● **WHAT YOU WILL DO**
Every line of the material is to be transcribed verbatim, with images omitted.

┌─ MATERIAL SUPPLIED

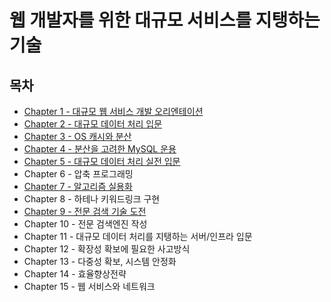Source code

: # 웹 개발자를 위한 대규모 서비스를 지탱하는 기술

## 목차
- [Chapter 1 - 대규모 웹 서비스 개발 오리엔테이션](./contents/chapter01.md)
- [Chapter 2 - 대규모 데이터 처리 입문](./contents/chapter02.md)
- [Chapter 3 - OS 캐시와 분산](./contents/chapter03.md)
- [Chapter 4 - 분산을 고려한 MySQL 운용](./contents/chapter04.md)
- [Chapter 5 - 대규모 데이터 처리 실전 입문](./contents/chapter05.md)
- Chapter 6 - 압축 프로그래밍
- [Chapter 7 - 알고리즘 실용화](./contents/chapter07.md)
- Chapter 8 - 하테나 키워드링크 구현
- [Chapter 9 - 전문 검색 기술 도전](./contents/chapter09.md)
- Chapter 10 - 전문 검색엔진 작성
- Chapter 11 - 대규모 데이터 처리를 지탱하는 서버/인프라 입문
- Chapter 12 - 확장성 확보에 필요한 사고방식
- Chapter 13 - 다중성 확보, 시스템 안정화
- Chapter 14 - 효율향상전략
- Chapter 15 - 웹 서비스와 네트워크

└─

● **SOLVED EXERCISE**
Source code

: # 웹 개발자를 위한 대규모 서비스를 지탱하는 기술

## 목차
- [Chapter 1 - 대규모 웹 서비스 개발 오리엔테이션](./contents/chapter01.md)
- [Chapter 2 - 대규모 데이터 처리 입문](./contents/chapter02.md)
- [Chapter 3 - OS 캐시와 분산](./contents/chapter03.md)
- [Chapter 4 - 분산을 고려한 MySQL 운용](./contents/chapter04.md)
- [Chapter 5 - 대규모 데이터 처리 실전 입문](./contents/chapter05.md)
- Chapter 6 - 압축 프로그래밍
- [Chapter 7 - 알고리즘 실용화](./contents/chapter07.md)
- Chapter 8 - 하테나 키워드링크 구현
- [Chapter 9 - 전문 검색 기술 도전](./contents/chapter09.md)
- Chapter 10 - 전문 검색엔진 작성
- Chapter 11 - 대규모 데이터 처리를 지탱하는 서버/인프라 입문
- Chapter 12 - 확장성 확보에 필요한 사고방식
- Chapter 13 - 다중성 확보, 시스템 안정화
- Chapter 14 - 효율향상전략
- Chapter 15 - 웹 서비스와 네트워크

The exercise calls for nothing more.